Show, from the records below, all lines that contain the word "selected".

___ Records for this exercise

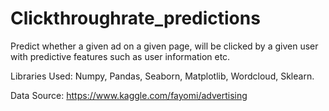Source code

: # Clickthroughrate_predictions



Predict whether a given ad on a given page, will be clicked by a given user with predictive features such as user information etc.


Libraries Used: Numpy, Pandas, Seaborn, Matplotlib, Wordcloud, Sklearn. 


Data Source: https://www.kaggle.com/fayomi/advertising

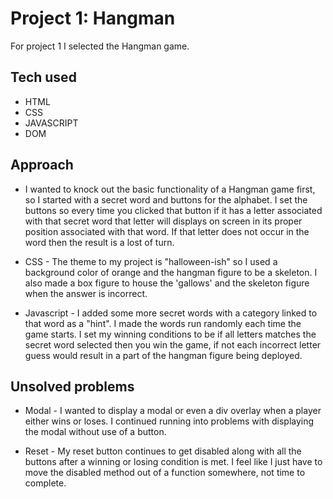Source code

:# Project 1: Hangman

For project 1 I selected the Hangman game.

## Tech used

- HTML
- CSS
- JAVASCRIPT
- DOM

## Approach

- I wanted to knock out the basic functionality of a Hangman game first, so I started with a secret word and buttons for the alphabet. I set the buttons so every time you clicked that button if it has a letter associated with that secret word that letter will displays on screen in its proper position associated with that word. If that letter does not occur in the word then the result is a lost of turn.

- CSS - The theme to my project is "halloween-ish" so I used a background color of orange and the hangman figure to be a skeleton.
  I also made a box figure to house the 'gallows' and the skeleton figure when the answer is incorrect.

- Javascript - I added some more secret words with a category linked to that word as a "hint". I made the words run randomly each time the game starts. I set my winning conditions to be if all letters matches the secret word selected then you win the game, if not each incorrect letter guess would result in a part of the hangman figure being deployed.

## Unsolved problems

- Modal - I wanted to display a modal or even a div overlay when a player either wins or loses. I continued running into problems with displaying the modal without use of a button.

- Reset - My reset button continues to get disabled along with all the buttons after a winning or losing condition is met. I feel like I just have to move the disabled method out of a function somewhere, not time to complete.
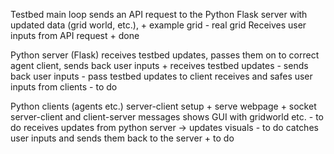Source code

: 

Testbed main loop
sends an API request to the Python Flask server with updated data (grid world, etc.),
    + example grid
    - real grid
Receives user inputs from API request
    + done


Python server (Flask)
receives testbed updates, passes them on to correct agent client, sends back user inputs
    + receives testbed updates
    - sends back user inputs
    - pass testbed updates to client
receives and safes user inputs from clients
    - to do


Python clients (agents etc.)
server-client setup
    + serve webpage
    + socket server-client and client-server messages
shows GUI with gridworld etc.
    - to do
receives updates from python server -> updates visuals
    - to do
catches user inputs and sends them back to the server
    + to do
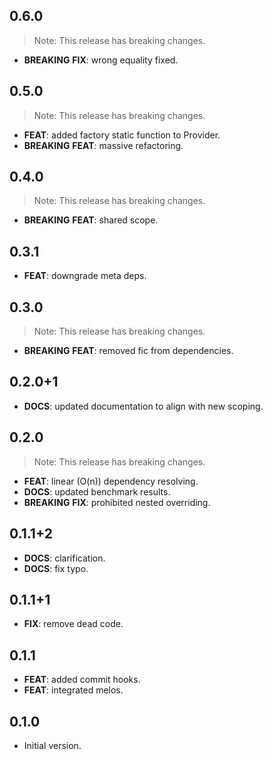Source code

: ## 0.6.0

> Note: This release has breaking changes.

 - **BREAKING** **FIX**: wrong equality fixed.

## 0.5.0

> Note: This release has breaking changes.

 - **FEAT**: added factory static function to Provider.
 - **BREAKING** **FEAT**: massive refactoring.

## 0.4.0

> Note: This release has breaking changes.

 - **BREAKING** **FEAT**: shared scope.

## 0.3.1

 - **FEAT**: downgrade meta deps.

## 0.3.0

> Note: This release has breaking changes.

 - **BREAKING** **FEAT**: removed fic from dependencies.

## 0.2.0+1

 - **DOCS**: updated documentation to align with new scoping.

## 0.2.0

> Note: This release has breaking changes.

 - **FEAT**: linear (O(n)) dependency resolving.
 - **DOCS**: updated benchmark results.
 - **BREAKING** **FIX**: prohibited nested overriding.

## 0.1.1+2

 - **DOCS**: clarification.
 - **DOCS**: fix typo.

## 0.1.1+1

 - **FIX**: remove dead code.

## 0.1.1

 - **FEAT**: added commit hooks.
 - **FEAT**: integrated melos.

## 0.1.0

- Initial version.
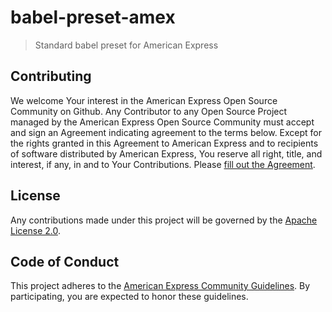 # babel-preset-amex

> Standard babel preset for American Express

## Contributing
We welcome Your interest in the American Express Open Source Community on Github.
Any Contributor to any Open Source Project managed by the American Express Open
Source Community must accept and sign an Agreement indicating agreement to the
terms below. Except for the rights granted in this Agreement to American Express
and to recipients of software distributed by American Express, You reserve all
right, title, and interest, if any, in and to Your Contributions. Please [fill
out the Agreement](http://goo.gl/forms/mIHWH1Dcuy).

## License
Any contributions made under this project will be governed by the [Apache License
2.0](https://github.com/americanexpress/babel-preset-amex/blob/master/LICENSE.txt).

## Code of Conduct
This project adheres to the [American Express Community Guidelines](https://github.com/americanexpress/babel-preset-amex/wiki/Code-of-Conduct).
By participating, you are expected to honor these guidelines.
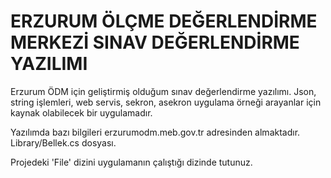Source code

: # ERZURUM ÖLÇME DEĞERLENDİRME MERKEZİ SINAV DEĞERLENDİRME YAZILIMI

Erzurum ÖDM için geliştirmiş olduğum sınav değerlendirme yazılımı. Json, string işlemleri, web servis, sekron, asekron uygulama örneği arayanlar için kaynak olabilecek bir uygulamadır.

Yazılımda bazı bilgileri erzurumodm.meb.gov.tr adresinden almaktadır. Library/Bellek.cs dosyası. 

Projedeki 'File' dizini uygulamanın çalıştığı dizinde tutunuz.


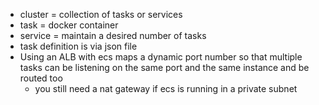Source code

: - cluster = collection of tasks or services
- task = docker container
- service = maintain a desired number of tasks
- task definition is via json file
- Using an ALB with ecs maps a dynamic port number so that multiple tasks can be listening on the same port and the same instance and be routed too
  - you still need a nat gateway if ecs is running in a private subnet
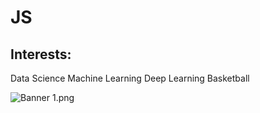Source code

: # JS

## Interests:

Data Science
Machine Learning
Deep Learning
Basketball

![Banner 1.png](Banner1.png)
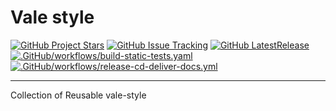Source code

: # Vale style

[![GitHub Project Stars](https://img.shields.io/GitHub/stars/nolte/vale-style.svg?label=Stars&style=social)](https://GitHub.com/nolte/vale-style) [![GitHub Issue Tracking](https://img.shields.io/GitHub/issues-raw/nolte/vale-style.svg)](https://GitHub.com/nolte/vale-style) [![GitHub LatestRelease](https://img.shields.io/GitHub/release/nolte/vale-style.svg)](https://GitHub.com/nolte/vale-style) [![.GitHub/workflows/build-static-tests.yaml](https://GitHub.com/nolte/vale-style/actions/workflows/build-static-tests.yaml/badge.svg)](https://GitHub.com/nolte/vale-style/actions/workflows/build-static-tests.yaml) [![.GitHub/workflows/release-cd-deliver-docs.yml](https://GitHub.com/nolte/vale-style/actions/workflows/release-cd-deliver-docs.yml/badge.svg)](https://GitHub.com/nolte/vale-style/actions/workflows/release-cd-deliver-docs.yml)

---


<!--intro-start-->
Collection of Reusable vale-style
<!--intro-end-->
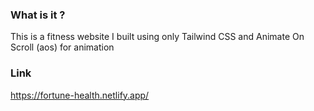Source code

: ### What is it ? 
This is a fitness website I built using only Tailwind CSS and Animate On Scroll (aos) for animation

### Link
https://fortune-health.netlify.app/
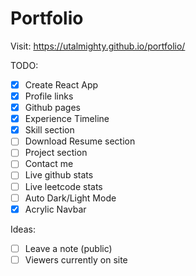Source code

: # Portfolio
Visit: https://utalmighty.github.io/portfolio/

TODO:
- [x] Create React App
- [x] Profile links
- [x] Github pages
- [x] Experience Timeline
- [x] Skill section
- [ ] Download Resume section
- [ ] Project section
- [ ] Contact me
- [ ] Live github stats
- [ ] Live leetcode stats
- [ ] Auto Dark/Light Mode
- [x] Acrylic Navbar

Ideas:
- [ ] Leave a note (public)
- [ ] Viewers currently on site
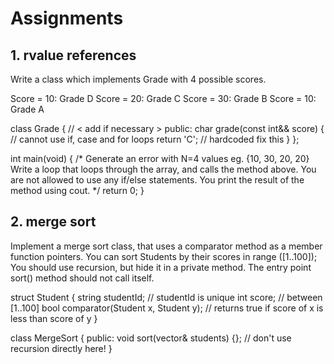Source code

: # Assignments

## 1. rvalue references
Write a class which implements Grade with 4 possible scores.

Score = 10: Grade D
Score = 20: Grade C
Score = 30: Grade B
Score = 10: Grade A

class Grade {
    // < add if necessary >
    public:
        char grade(const int&& score) {
            // cannot use if, case and for loops
            return 'C';  // hardcoded fix this
        }
};


int main(void) {
    /*
        Generate an error with N=4 values eg. {10, 30, 20, 20}
        Write a loop that loops through the array, and calls the method above.
        You are not allowed to use any if/else statements.
        You print the result of the method using cout.
    */
    return 0;
}


## 2. merge sort
Implement a merge sort class, that uses a comparator method as a member function pointers.
You can sort Students by their scores in range ([1..100]);
You should use recursion, but hide it in a private method. The entry point sort() method should
not call itself.

struct Student {
    string studentId; // studentId is unique
    int score; // between [1..100]
    bool comparator(Student x, Student y); // returns true if score of x is less than score of y
}

class MergeSort {
    public:
        void sort(vector<Student>& students) {};  // don't use recursion directly here!
}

______

> **Exercise answer**
For project 1 I selected the Hangman game.
- Javascript - I added some more secret words with a category linked to that word as a "hint". I made the words run randomly each time the game starts. I set my winning conditions to be if all letters matches the secret word selected then you win the game, if not each incorrect letter guess would result in a part of the hangman figure being deployed.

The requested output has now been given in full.